▶ PROBLEM REQUIREMENTS: Word for word, give the listing below again.

▶ DATA FOR THIS EXERCISE:

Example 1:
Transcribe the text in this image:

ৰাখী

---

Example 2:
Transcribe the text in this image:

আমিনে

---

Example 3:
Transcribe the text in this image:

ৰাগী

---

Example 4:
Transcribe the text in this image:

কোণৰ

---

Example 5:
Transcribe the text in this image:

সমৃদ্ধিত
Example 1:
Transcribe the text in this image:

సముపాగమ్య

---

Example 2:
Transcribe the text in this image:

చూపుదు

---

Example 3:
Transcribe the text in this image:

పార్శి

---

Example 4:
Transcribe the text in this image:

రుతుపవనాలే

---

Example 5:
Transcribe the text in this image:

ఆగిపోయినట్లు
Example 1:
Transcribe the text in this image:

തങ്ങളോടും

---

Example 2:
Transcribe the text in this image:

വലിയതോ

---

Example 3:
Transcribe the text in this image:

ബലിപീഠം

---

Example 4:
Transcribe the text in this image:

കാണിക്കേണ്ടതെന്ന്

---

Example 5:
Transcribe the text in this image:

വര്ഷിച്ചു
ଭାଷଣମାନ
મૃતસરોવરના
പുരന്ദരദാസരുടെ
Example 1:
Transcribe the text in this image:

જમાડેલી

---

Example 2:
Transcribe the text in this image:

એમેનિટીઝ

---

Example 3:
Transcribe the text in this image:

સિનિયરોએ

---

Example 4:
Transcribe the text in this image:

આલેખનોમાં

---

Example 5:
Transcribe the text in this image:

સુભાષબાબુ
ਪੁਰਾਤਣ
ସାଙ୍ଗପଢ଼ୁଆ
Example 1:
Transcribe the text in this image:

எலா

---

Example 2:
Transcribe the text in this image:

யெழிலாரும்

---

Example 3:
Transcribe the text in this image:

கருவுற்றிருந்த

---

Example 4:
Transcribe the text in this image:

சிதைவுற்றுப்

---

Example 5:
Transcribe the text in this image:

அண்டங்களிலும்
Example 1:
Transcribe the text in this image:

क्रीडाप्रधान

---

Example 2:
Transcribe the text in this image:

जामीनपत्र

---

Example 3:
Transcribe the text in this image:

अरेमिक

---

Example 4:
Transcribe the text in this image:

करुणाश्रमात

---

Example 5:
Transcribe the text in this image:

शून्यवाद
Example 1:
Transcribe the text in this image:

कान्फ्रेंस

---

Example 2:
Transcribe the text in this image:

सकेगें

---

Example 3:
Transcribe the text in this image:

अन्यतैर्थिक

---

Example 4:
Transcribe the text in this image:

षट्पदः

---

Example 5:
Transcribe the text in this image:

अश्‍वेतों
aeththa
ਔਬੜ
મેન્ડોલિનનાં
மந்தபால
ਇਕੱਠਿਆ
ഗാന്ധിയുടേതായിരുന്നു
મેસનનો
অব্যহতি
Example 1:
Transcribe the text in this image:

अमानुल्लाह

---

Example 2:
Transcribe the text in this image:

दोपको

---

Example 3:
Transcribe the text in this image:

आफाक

▶ WRITTEN ANSWER:
Example 1:
Transcribe the text in this image:

ৰাখী

---

Example 2:
Transcribe the text in this image:

আমিনে

---

Example 3:
Transcribe the text in this image:

ৰাগী

---

Example 4:
Transcribe the text in this image:

কোণৰ

---

Example 5:
Transcribe the text in this image:

সমৃদ্ধিত
Example 1:
Transcribe the text in this image:

సముపాగమ్య

---

Example 2:
Transcribe the text in this image:

చూపుదు

---

Example 3:
Transcribe the text in this image:

పార్శి

---

Example 4:
Transcribe the text in this image:

రుతుపవనాలే

---

Example 5:
Transcribe the text in this image:

ఆగిపోయినట్లు
Example 1:
Transcribe the text in this image:

തങ്ങളോടും

---

Example 2:
Transcribe the text in this image:

വലിയതോ

---

Example 3:
Transcribe the text in this image:

ബലിപീഠം

---

Example 4:
Transcribe the text in this image:

കാണിക്കേണ്ടതെന്ന്

---

Example 5:
Transcribe the text in this image:

വര്ഷിച്ചു
ଭାଷଣମାନ
મૃતસરોવરના
പുരന്ദരദാസരുടെ
Example 1:
Transcribe the text in this image:

જમાડેલી

---

Example 2:
Transcribe the text in this image:

એમેનિટીઝ

---

Example 3:
Transcribe the text in this image:

સિનિયરોએ

---

Example 4:
Transcribe the text in this image:

આલેખનોમાં

---

Example 5:
Transcribe the text in this image:

સુભાષબાબુ
ਪੁਰਾਤਣ
ସାଙ୍ଗପଢ଼ୁଆ
Example 1:
Transcribe the text in this image:

எலா

---

Example 2:
Transcribe the text in this image:

யெழிலாரும்

---

Example 3:
Transcribe the text in this image:

கருவுற்றிருந்த

---

Example 4:
Transcribe the text in this image:

சிதைவுற்றுப்

---

Example 5:
Transcribe the text in this image:

அண்டங்களிலும்
Example 1:
Transcribe the text in this image:

क्रीडाप्रधान

---

Example 2:
Transcribe the text in this image:

जामीनपत्र

---

Example 3:
Transcribe the text in this image:

अरेमिक

---

Example 4:
Transcribe the text in this image:

करुणाश्रमात

---

Example 5:
Transcribe the text in this image:

शून्यवाद
Example 1:
Transcribe the text in this image:

कान्फ्रेंस

---

Example 2:
Transcribe the text in this image:

सकेगें

---

Example 3:
Transcribe the text in this image:

अन्यतैर्थिक

---

Example 4:
Transcribe the text in this image:

षट्पदः

---

Example 5:
Transcribe the text in this image:

अश्‍वेतों
aeththa
ਔਬੜ
મેન્ડોલિનનાં
மந்தபால
ਇਕੱਠਿਆ
ഗാന്ധിയുടേതായിരുന്നു
મેસનનો
অব্যহতি
Example 1:
Transcribe the text in this image:

अमानुल्लाह

---

Example 2:
Transcribe the text in this image:

दोपको

---

Example 3:
Transcribe the text in this image:

आफाक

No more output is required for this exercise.